Salah satunya yakni, Ganjar menurut Ardian bukanlah figur yang memiliki kekuasaan di partai dalam kata lain hanya anggota partai.

Tak hanya itu, jabatan Ganjar menjadi Gubernur Jawa Tengah juga akan paripurna pada 2023 mendatang. “Sungguh pun Ganjar nomor dua, ia juga tidak menguasai partai, dan jabatan gubernurnya selesai pada bulan September 2023,” beber Ardian.

Namun, Ardian menyebut PDIP atau koalisi dari gabungan partai lain mengusung Ganjar menjadi Presiden dan berhasil memenangkan Pilpres, maka bukan tidak mungkin, jabatan Ketua Umum PDIP selanjutnya akan dipegang Ganjar Pranowo.

“Jika ia menjadi calon presiden dari PDIP, dan terpilih sebagai presiden, Ganjar potensial pula menjadi Ketum PDIP setelah Megawati,” ujarnya.

Akan tetapi menurut Ardian, kondisi tersebut diperkirakan menjadi kekhawatiran bagi para elit PDIP yang tetap menginginkan kalau ketua umum partai dipegang dari keturunan Soekarno.

“Ini juga dikhawatirkan para elite PDIP yang tetap inginkan Ketua Umum PDIP dari trah Soekarno,” ucap dia.

Hanya saja, jika PDIP mengusung Puan Maharani sebagai Capres yang notabenenya merupakan putri dari sang Ketua Umum Megawati Soekarnoputri sekaligus cucu dari Soekarno, diyakini Ardian, Puan belum dapat mendongkrak perolehan suara di Pilpres.

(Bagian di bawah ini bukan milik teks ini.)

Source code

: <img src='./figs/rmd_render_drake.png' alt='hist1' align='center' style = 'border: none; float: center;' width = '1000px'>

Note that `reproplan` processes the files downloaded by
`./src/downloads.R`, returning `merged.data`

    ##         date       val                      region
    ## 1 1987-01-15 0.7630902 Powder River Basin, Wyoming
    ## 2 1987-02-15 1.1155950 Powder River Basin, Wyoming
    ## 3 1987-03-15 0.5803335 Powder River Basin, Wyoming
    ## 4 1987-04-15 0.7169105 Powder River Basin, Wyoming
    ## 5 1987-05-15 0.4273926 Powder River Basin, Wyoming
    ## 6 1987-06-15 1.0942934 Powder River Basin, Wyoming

Hal itu dibuktikan dari hasil survei LSI, di mana elektabilitas Puan Maharani hanya mendapatkan 2,0 persen suara, dengan tingkat kesukaan hanya 53,4 persen dan keterkenalan hanya 66,8 persen.

“Sungguh pun Puan sebagai tokoh utama trah Soekarno yang memegang tiket dari PDIP, tetapi elektabilitasnya sebagai capres belum meyakinkan,” kata Ardian.